TASK TO CARRY OUT
The output should contain the listing word for word and no pictures.
----
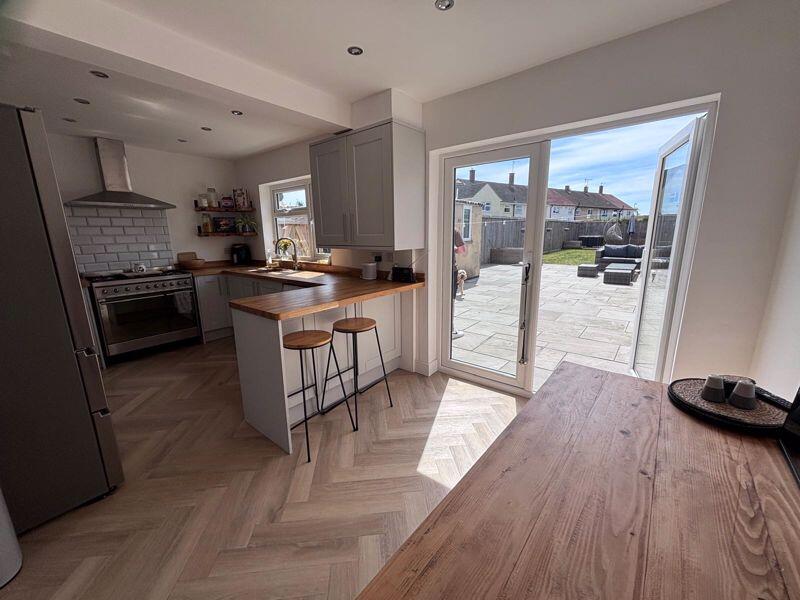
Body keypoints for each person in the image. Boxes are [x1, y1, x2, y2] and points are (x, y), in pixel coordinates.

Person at [452, 228, 467, 340]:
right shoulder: (454, 231)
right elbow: (462, 250)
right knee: (450, 300)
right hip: (451, 270)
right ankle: (451, 329)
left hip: (434, 269)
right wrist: (455, 249)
----
ANSWER SECTION
Body keypoints for each person in the image. Boxes are [x1, y1, x2, y2] and points are (x, y), in pixel coordinates.

Person at [452, 228, 467, 340]:
right shoulder: (454, 231)
right elbow: (462, 250)
right knee: (450, 300)
right hip: (451, 270)
right ankle: (451, 329)
left hip: (434, 269)
right wrist: (455, 249)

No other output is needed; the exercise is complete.